Sunday, February 14, 2016

Answer to Case 385

Answer: Tapeworm, probable Taenia species. Unable to confirm due to lack of specimen.

Wow, there were a lot of great answers (and debate) on this case, and I found it interesting to see that many of the comments were also things that I considered when trying to identify this worm from just the available photographs. The specimen is obviously a long segment of tapeworm proglottids, and the two main worms in the differential are Taenia sp. and Diphllobothrium sp. The factors in favor of each are listed below:

In favor of Diphyllobothrium: long segment of proglottids, many of which are broader than they are long.

In favor of Taenia: Some proglottids are longer than they are wide (recall that immature Taenia proglottids are shorter), and there are no visible central uterine rosette structures as expected with Diphyllobothrium. In my experience, fresh Diphyllobothrium proglottids have a dark, prominent central uterine rosette which is notably lacking here (see cases 246 and 345) - and this case was certainly fresh! Therefore, I favored that this was Taenia rather than Diphyllobothrium.

Unfortunately the specimen was not available for examination, and 3 follow-up ova and parasite stool exams did not reveal any eggs.
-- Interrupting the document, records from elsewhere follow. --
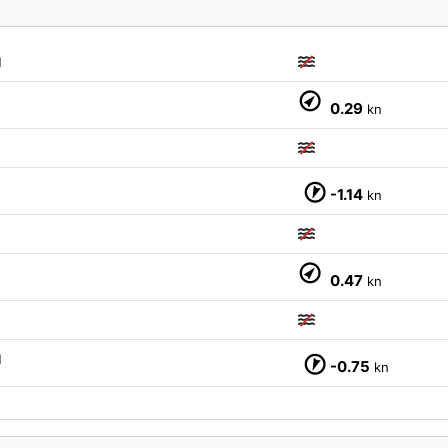
M
0.29
kn
-1.14
kn
M
0.47
kn
M
-0.75
kn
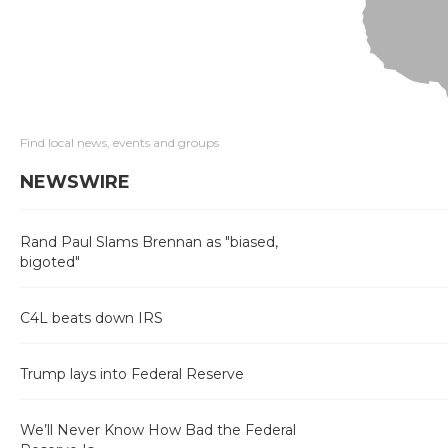
Find local news, events and groups
NEWSWIRE
Rand Paul Slams Brennan as "biased,
bigoted"
C4L beats down IRS
Trump lays into Federal Reserve
We’ll Never Know How Bad the Federal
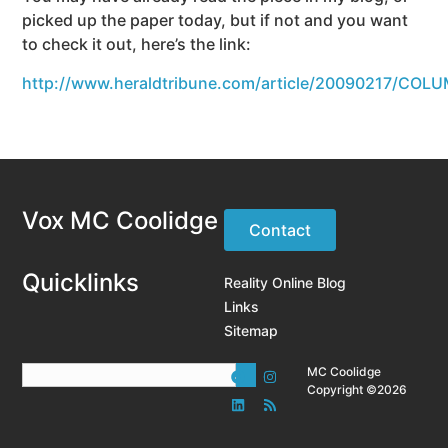
picked up the paper today, but if not and you want
to check it out, here’s the link:
http://www.heraldtribune.com/article/20090217/COL
Vox MC Coolidge
Contact
Quicklinks
Reality Online Blog
Links
Sitemap
MC Coolidge
Copyright ©2026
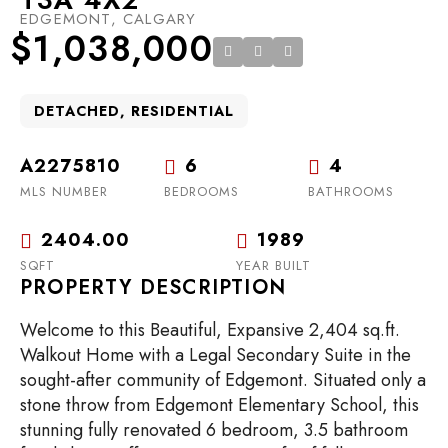
EDGEMONT, CALGARY
$1,038,000
DETACHED, RESIDENTIAL
A2275810
6
4
MLS NUMBER
BEDROOMS
BATHROOMS
2404.00
1989
SQFT
YEAR BUILT
PROPERTY DESCRIPTION
Welcome to this Beautiful, Expansive 2,404 sq.ft.
Walkout Home with a Legal Secondary Suite in the
sought-after community of Edgemont. Situated only a
stone throw from Edgemont Elementary School, this
stunning fully renovated 6 bedroom, 3.5 bathroom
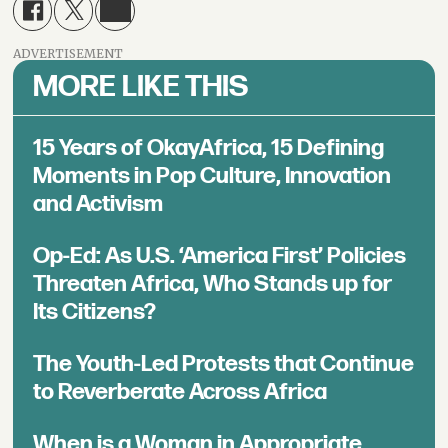
ADVERTISEMENT
MORE LIKE THIS
15 Years of OkayAfrica, 15 Defining
Moments in Pop Culture, Innovation
and Activism
Op-Ed: As U.S. ‘America First’ Policies
Threaten Africa, Who Stands up for
Its Citizens?
The Youth-Led Protests that Continue
to Reverberate Across Africa
When is a Woman in Appropriate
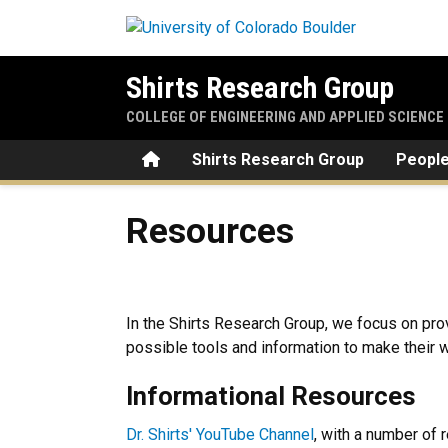
Skip to main content
Shirts Research Group
COLLEGE OF ENGINEERING AND APPLIED SCIENCE
Home
Shirts Research Group
Peopl
Resources
Resources
In the Shirts Research Group, we focus on pro
possible tools and information to make their w
Informational Resources
Dr. Shirts' YouTube Channel
, with a number of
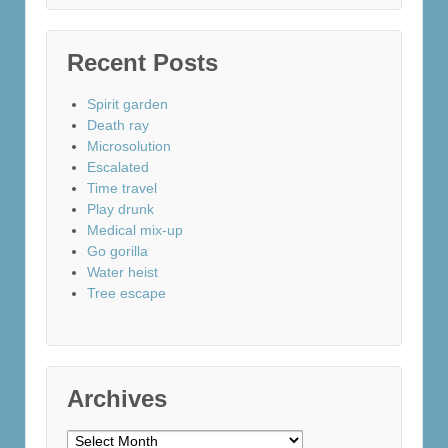
Recent Posts
Spirit garden
Death ray
Microsolution
Escalated
Time travel
Play drunk
Medical mix-up
Go gorilla
Water heist
Tree escape
Archives
Archives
Interestingly, all 3 specimens were positive for many Blastocystis hominis, and the patient had been experiencing irritable bowel-like syndromes for months. However, his symptoms resolved after treatment with praziquantel (for the tapeworm) and therefore he opted not to treat the Blastocystis. 

So after counselling the patient against eating undercooked fish, pork and beef in the future, no further follow-up was thought to be necessary. There is a very small risk of cysticercosis in this patient (or family members) due to eggs that he was likely shedding in his stool, so he will also keep this in mind and monitor himself and his family for symptoms. Finally, there is still the unresolved question of what was causing the patient's eosinophilia. That clearly deserves further work-up and suggests infection with another worm (e.g. Strongyloides stercoralis), so additional testing and/or treatment is indicated.